`intsqrt(x^(2)-8x+7)dx=`

To solve the integral \(\int \sqrt{x^2 - 8x + 7} \, dx\), we will follow these steps: ### Step 1: Simplify the expression under the square root First, we need to complete the square for the quadratic expression \(x^2 - 8x + 7\). \[ x^2 - 8x + 7 = (x^2 - 8x + 16) - 16 + 7 = (x - 4)^2 - 9 \] ### Step 2: Rewrite the integral Now we can rewrite the integral using the completed square: \[ \int \sqrt{(x - 4)^2 - 9} \, dx \] ### Step 3: Use a trigonometric substitution To solve the integral, we can use the substitution \(x - 4 = 3 \sec(\theta)\).

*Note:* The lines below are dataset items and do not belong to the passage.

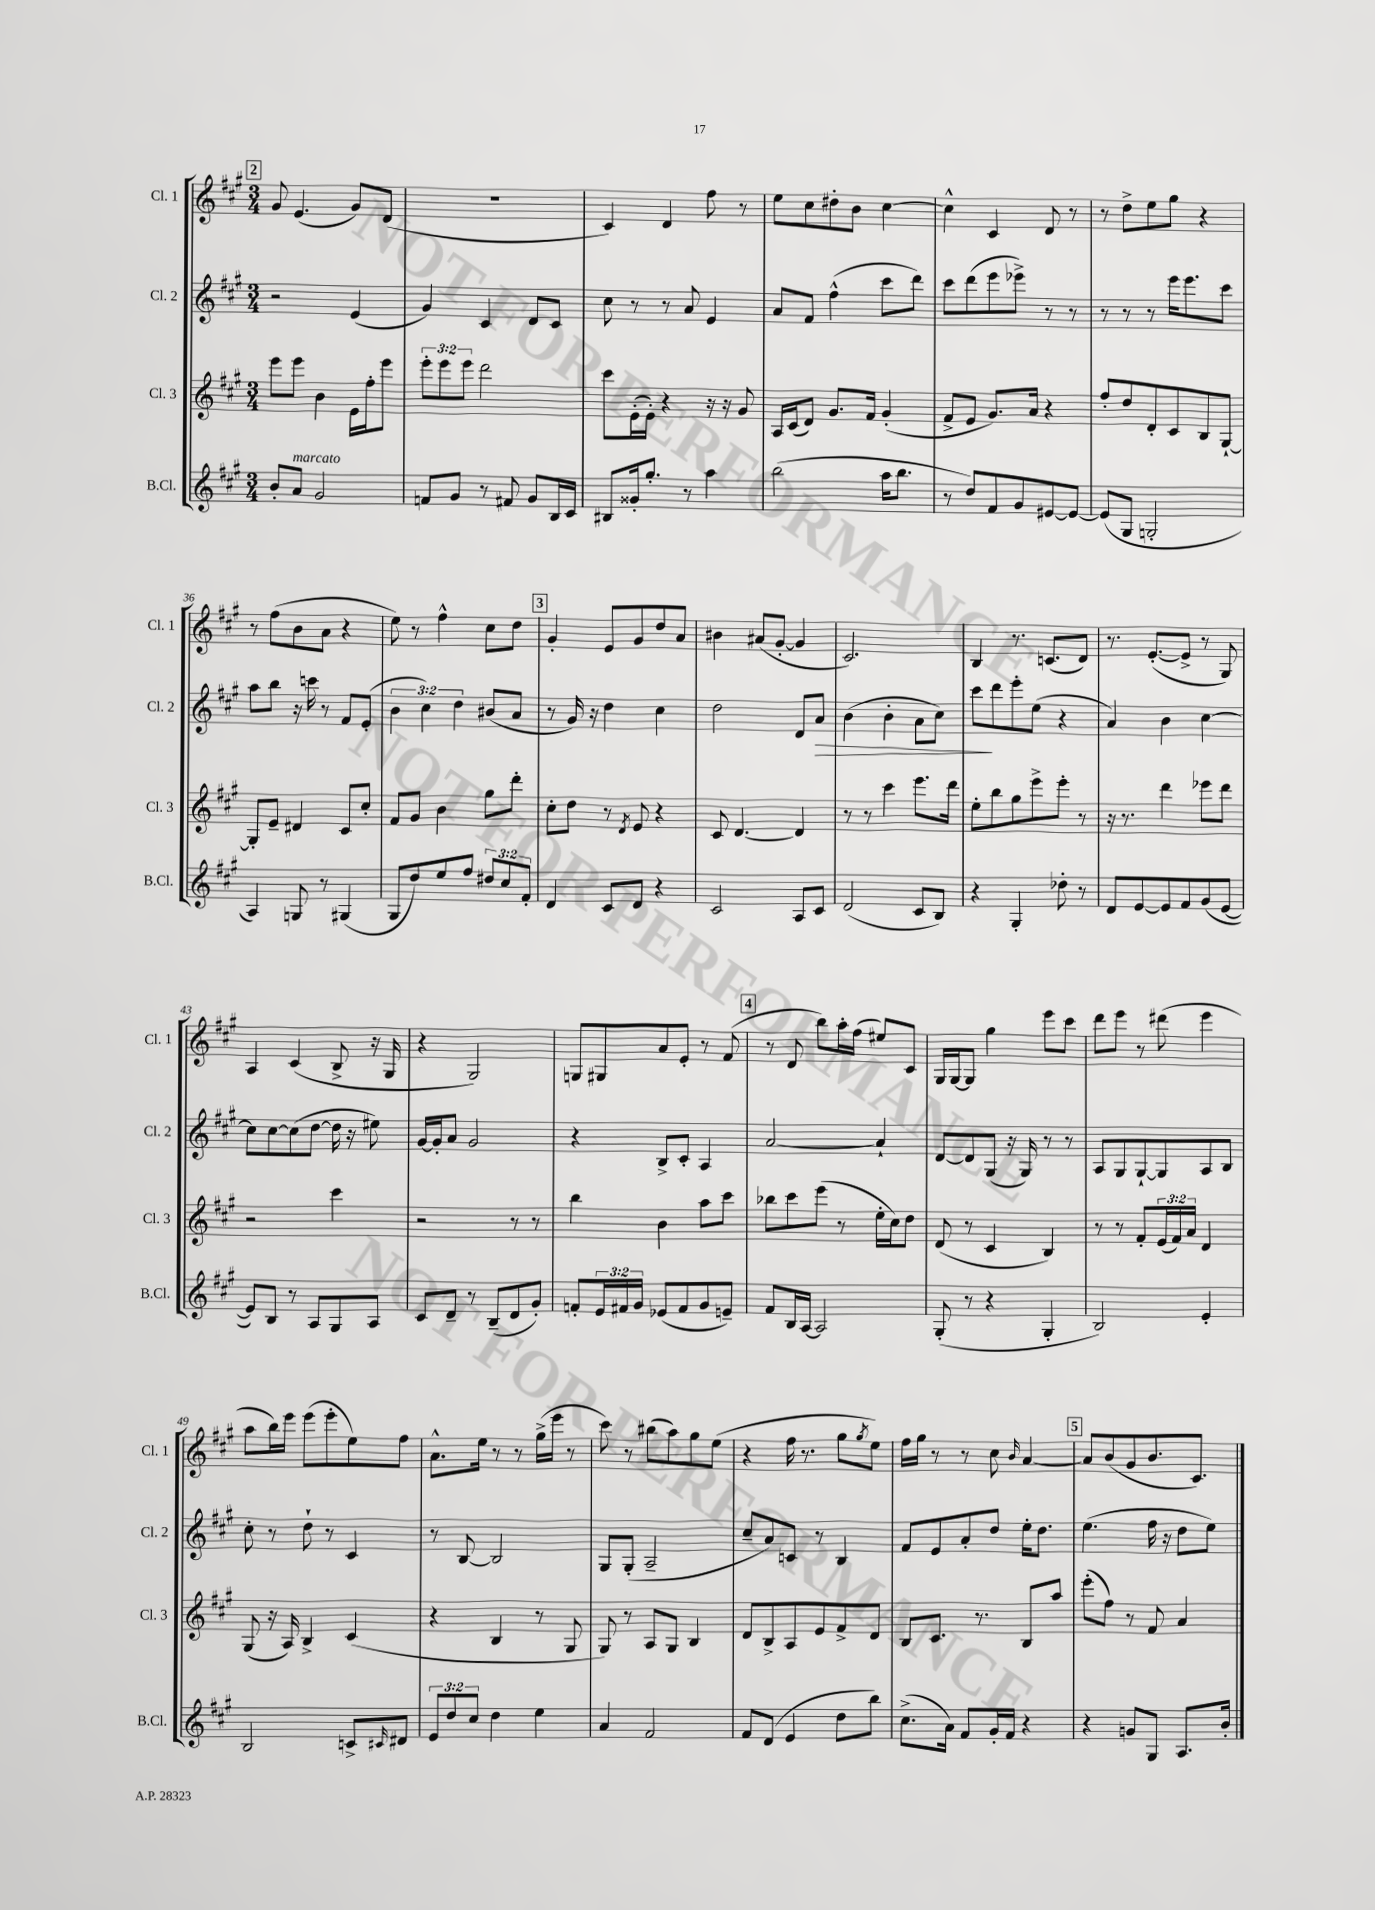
<<
\new StaffGroup <<
\new Staff = "s0" \with { instrumentName = "Cl. 1" shortInstrumentName = "Cl. 1" } {
    \clef treble \key a \major \numericTimeSignature \time 3/4
    \mark \markup { \box "2" } gis'8 e'4.( gis'8) d'8( |
    R2. |
    cis'4) d'4 fis''8 r8 |
    e''8 cis''8 dis''8-. b'8 cis''4~ |
    cis''4-^ cis'4 d'8 r8 |
    r8 d''8-> e''8 gis''8 r4 |
    r8 fis''8( b'8 a'8 r4 |
    e''8) r8 fis''4-^ cis''8 d''8 |
    \mark \markup { \box "3" } gis'4-. e'8 gis'8 d''8 a'8 |
    bis'4 ais'8( gis'8~-. gis'4 |
    cis'2.) |
    b4 r8. c'8.( d'8) |
    r8. e'8.~-.( e'8-> r8 gis8) |
    a4 cis'4( b8-> r16 gis16 |
    r4 gis2) |
    g8 gis8 a'8 e'8-. r8 fis'8( |
    \mark \markup { \box "4" } r8 d'8 b''8) a''16-. fis''16( eis''8) cis'8 |
    gis16 gis16~ gis8 gis''4 e'''8 cis'''8 |
    d'''8 e'''8 r8 dis'''8( e'''4 |
    a''8 b''16) e'''16 e'''8( e'''8-. e''8) fis''8 |
    a'8.-^ e''16 r8 r8 gis''16->( e'''16 r8 |
    cis'''8) r8 bis''8( a''8) gis''8 e''8( |
    r4 fis''16 r8. gis''8 \acciaccatura { gis''8 } e''8) |
    fis''16 gis''16 r8 r8 cis''8 \grace { b'16 } a'4~ |
    \mark \markup { \box "5" } a'8 b'8( gis'8 b'8. cis'8.) \bar "|." |
}
\new Staff = "s1" \with { instrumentName = "Cl. 2" shortInstrumentName = "Cl. 2" } {
    \clef treble \key a \major \numericTimeSignature \time 3/4 \override Staff.TupletNumber.text = #tuplet-number::calc-fraction-text
    \mark \markup { \box "2" } r2 e'4( |
    gis'4) cis'4 d'8 cis'8 |
    cis''8 r8 r8 a'8 e'4 |
    a'8 fis'8 fis''4-^( cis'''8 d'''8) |
    cis'''8 d'''8( e'''8 ees'''8->) r8 r8 |
    r8 r8 r8 e'''16 e'''8. cis'''8 |
    a''8 b''8 r16 c'''16 r8 fis'8 e'8-.( |
    \tuplet 3/2 { b'4 cis''4) d''4 } bis'8( a'8 |
    \mark \markup { \box "3" } r8 gis'16) r16 d''4 cis''4 |
    d''2 d'8 a'8\> |
    b'4( b'4-. a'8 cis''8) |
    cis'''8\! d'''8 e'''8-. e''8( r4 |
    a'4) b'4 cis''4~ |
    cis''8 cis''8~ cis''8( d''8~ d''16 r16 eis''8) |
    gis'16~ gis'16-. a'8 gis'2 |
    r4 b8-> cis'8-. a4 |
    \mark \markup { \box "4" } a'2~ a'4-! |
    d'8~ d'8 gis8( r16 gis16) r8 r8 |
    a8 gis8 gis8~-! gis8 a8 b8 |
    cis''8-. r8 d''8-! r8 cis'4 |
    r8 b8~ b2 |
    gis8 gis8-.( a2-- |
    cis''8-- a'8) c'8 r8 b4 |
    fis'8 e'8 a'8-. d''8 e''16-. d''8. |
    \mark \markup { \box "5" } e''4.( fis''16 r16 d''8 e''8) \bar "|." |
}
\new Staff = "s2" \with { instrumentName = "Cl. 3" shortInstrumentName = "Cl. 3" } {
    \clef treble \key a \major \numericTimeSignature \time 3/4 \override Staff.TupletNumber.text = #tuplet-number::calc-fraction-text
    \mark \markup { \box "2" } e'''8 e'''8 b'4 e'16 fis''16-. e'''8 |
    \tuplet 3/2 { e'''8-. e'''8 e'''8 } d'''2 |
    cis'''8 e'16-.( e'16-.) r4 r16 r16 gis'8 |
    a16 cis'16( d'8) gis'8. fis'16 gis'4-.( |
    fis'8-> e'8 gis'8.) a'16 r4 |
    fis''8-. d''8 d'8-. cis'8 b8 gis8~-! |
    gis8-. e'8-- dis'4 cis'8 cis''8-. |
    fis'8 gis'8 b'4 gis''8 d'''8-. |
    \mark \markup { \box "3" } cis''8-. d''8 r8 \acciaccatura { d'8 } e'8 r4 |
    cis'8 d'4.~ d'4 |
    r8 r8 cis'''4 e'''8. d'''16 |
    e''8-. b''8 gis''8 e'''8-> e'''8-. r8 |
    r16 r8. d'''4 ees'''8 d'''8 |
    r2 cis'''4 |
    r2 r8 r8 |
    b''4 b'4 a''8 cis'''8 |
    \mark \markup { \box "4" } bes''8 cis'''8 e'''8( r8 e''16-. cis''16) d''8 |
    d'8( r8 cis'4 b4) |
    r8 r8 fis'8-. \tuplet 3/2 { e'16( fis'16) a'16 } d'4 |
    gis8( r16 a16) b4-> cis'4( |
    r4 b4 r8 gis8 |
    gis8) r8 a8 gis8 b4 |
    d'8 b8-> a8 e'8 fis'8-> d'8 |
    b8 cis'8. r8. b8 a''8 |
    \mark \markup { \box "5" } e'''8-.( fis''8) r8 fis'8 a'4 \bar "|." |
}
\new Staff = "s3" \with { instrumentName = "B.Cl." shortInstrumentName = "B.Cl." } {
    \clef treble \key a \major \numericTimeSignature \time 3/4 \override Staff.TupletNumber.text = #tuplet-number::calc-fraction-text
    \mark \markup { \box "2" } b'8-. a'8^\markup { \italic "marcato" } gis'2 |
    f'8 gis'8 r8 fis'8 gis'8 b16 cis'16 |
    bis8 gisis'16-. gis''8.-. r8 a''4 |
    b''2( a''16 b''8. |
    r8 d''8) fis'8 gis'8 eis'8~ eis'8~ |
    eis'8( gis8 g2-. |
    a4) g8 r8 gis4( |
    gis8 d''8) e''8 fis''8 \tuplet 3/2 { dis''8 cis''8 fis'8-. } |
    \mark \markup { \box "3" } d'4 cis'8 d'8 r4 |
    cis'2 a8 cis'8 |
    d'2( cis'8 b8) |
    r4 gis4-. des''8-. r8 |
    d'8 e'8~ e'8 fis'8 gis'8( e'8~ |
    e'8) b8 r8 a8 gis8 a8 |
    cis'8 d'8-- r8 b8--( d'8 gis'8-.) |
    f'8-. \tuplet 3/2 { e'16 fis'16 gis'16 } ees'8( fis'8 gis'8 e'8--) |
    \mark \markup { \box "4" } fis'8 b16 a16~ a2 |
    gis8-.( r8 r4 gis4-. |
    b2) e'4-. |
    b2 c'8-> \grace { cis'16 } dis'8 |
    \tuplet 3/2 { e'8 d''8 cis''8 } d''4 e''4 |
    a'4 fis'2 |
    fis'8 d'8( e'4 d''8 b''8) |
    cis''8.->( a'16) fis'8 gis'16-. fis'16 r4 |
    \mark \markup { \box "5" } r4 g'8 gis8 a8. b'16-. \bar "|." |
}
>>
>>
\layout { \context { \Score currentBarNumber = #30 } }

Then, \(dx = 3 \sec(\theta) \tan(\theta) \, d\theta\). ### Step 4: Substitute and simplify Substituting into the integral gives: \[ \int \sqrt{(3 \sec(\theta))^2 - 9} \cdot 3 \sec(\theta) \tan(\theta) \, d\theta \] This simplifies to: \[ \int \sqrt{9 \sec^2(\theta) - 9} \cdot 3 \sec(\theta) \tan(\theta) \, d\theta = \int \sqrt{9(\sec^2(\theta) - 1)} \cdot 3 \sec(\theta) \tan(\theta) \, d\theta \] Using the identity \(\sec^2(\theta) - 1 = \tan^2(\theta)\): \[ = \int \sqrt{9 \tan^2(\theta)} \cdot 3 \sec(\theta) \tan(\theta) \, d\theta = \int 3 \tan(\theta) \cdot 3 \sec(\theta) \tan(\theta) \, d\theta = 9 \int \tan^2(\theta) \sec(\theta) \, d\theta \] ### Step 5: Use the identity for \(\tan^2(\theta)\) We know that \(\tan^2(\theta) = \sec^2(\theta) - 1\), so we can rewrite the integral: \[ 9 \int (\sec^2(\theta) - 1) \sec(\theta) \, d\theta = 9 \left( \int \sec^3(\theta) \, d\theta - \int \sec(\theta) \, d\theta \right) \] ### Step 6: Integrate The integral of \(\sec^3(\theta)\) can be solved using integration by parts, and the integral of \(\sec(\theta)\) is known: \[ \int \sec(\theta) \, d\theta = \ln | \sec(\theta) + \tan(\theta) | + C \] ### Step 7: Back substitute After calculating the integrals, we will substitute back in terms of \(x\) using the original substitution \(x - 4 = 3 \sec(\theta)\). ### Final Result The final result will be in terms of \(x\) and will include a constant of integration \(C\).